**EXERCISE PASSAGE**
....
The frontage of the restaurant has had a complete renovation – welcoming and modern it beautifully complements that of its neighbour Petit Pois. Inside, the front space is rich purple and green – a nod to peacock feathers – and hosts a well-stocked cocktail bar and a few tables with comfy scalloped chairs which are all the rage at the moment. To the rear is a much larger dining room decorated in warming shades of orange which would be perfect for groups and families.
I dined early doors with my Argus colleague Steve who I never need to ask twice to join me for a review. Whilst we looked over the menu – and enviously at our neighbouring diner’s dishes as they rolled out of the kitchen – a cocktail. It will come as no surprise that I stuck to my usual dry gin martini but my Argus colleague Steve enjoyed a delicious spicy, sweet and a little sour concoction of tequila, triple sec, passionfruit liqueur and apple juice muddled with pickled chillies. A real crowd-pleaser than undoubtedly prepares the taste buds for the delights to follow.
Now I’d already done a lunch review earlier that day so I was keen to keep my choices light, which actually proved quite easy as there are a huge range of small plates with most around £5-7 so – whether you’re sharing or just want to sample a few different flavours – its really nice way of informal dining. We had the Punjabi Tandoori Chicken Tikka; I couldn’t go to an Indian restaurant without sampling that as its such a cult dish. Generous, succulent chicken marinated in yoghurt and spices before being finished in the tandoor clay oven. Served alongside a fresh herb chutney, it was fantastic.

However, undoubtably, the star of the show were the lamb chops. Juicy and tender, these little beauties were seasoned with rosemary and garlic giving a really deep flavour profile. I thought at one point that Steve may have actually eaten one of his fingers as he expertly nibbled and sucked his way through the plate leaving little behind than a wedge of lemon and pile of little bones. The hidden talents of that man never fail to impress me.
....
**JOB**
Could you continue the restaurant review above, picking up right after "The hidden talents of that man never fail to impress me."?

**EXERCISE DATA**
....
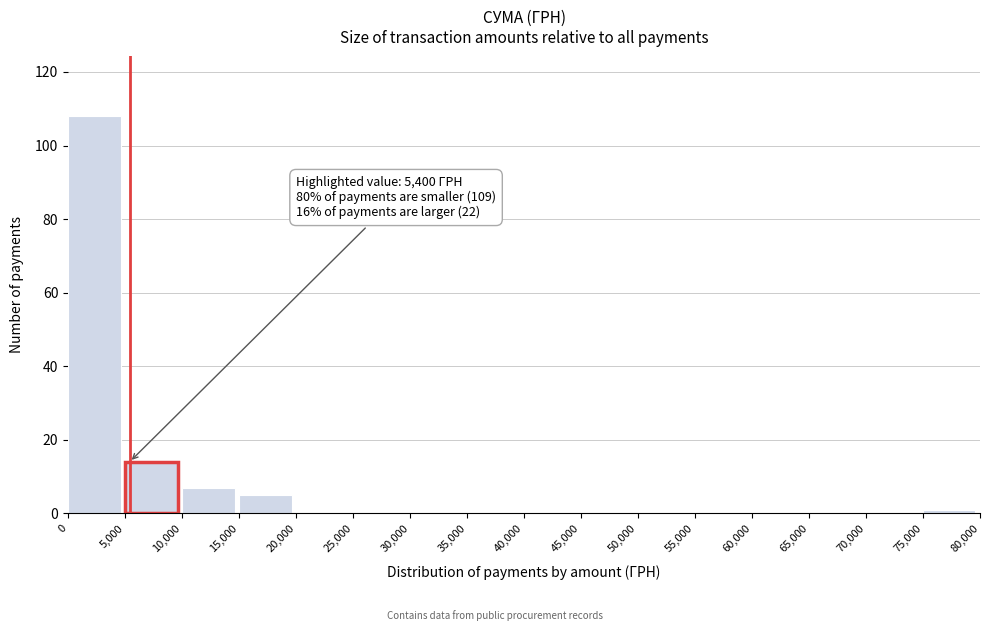

Which range on the x-axis has the tallest bar?

0 to 5,000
....
**EXERCISE RESULT**
There are a choice of eight mains with Steve going straight in with the Old Delhi butter chicken. Again another classic from North India, there was no scrimping on the chicken that had been chargrilled before cooked in a velvety, buttery, mildly spiced sauce. An easily accessible dish it won’t scare the spice-averse and was made perfect with a garlic naan bread for dipping and a raita dip.
Meat-eaters certainly won’t be short of options but good to see that over half the menu is vegetarian or vegan. As a fan of all things dal, it had to be the Dal Makani for me. A thoroughly indulgent bowl of slow cooked black lentils, its comforting and moreish.
You can easily eat well at the Golden Peacock for £25 with a drink so its fantastic value for this standard of cooking and also the engaging service. Sameer, Mahima and their staff are allergen aware so can guide you through the menu as what will be safe for you. It was great to see that they also double-checked with chef too.
There are a couple of opening offers running including a complimentary glass of house wine or beer with every main ordered on Wednesday to Friday lunchtimes, and a 10% discount on tables booked in advance for pre-theatre dining between 5.30-6.30pm. Offers run until 15 August.
Unfortunately on this occasion, Steve and I were somewhat short of time – he was off to a gig at Chalk and I needed to stick my head in Lucky Voice for their 20th anniversary night which made me feel old as I was at the opening night all those songs ago. But our lightening visit was definitely memorable and I’ll be back soon for more lamb chops and dal.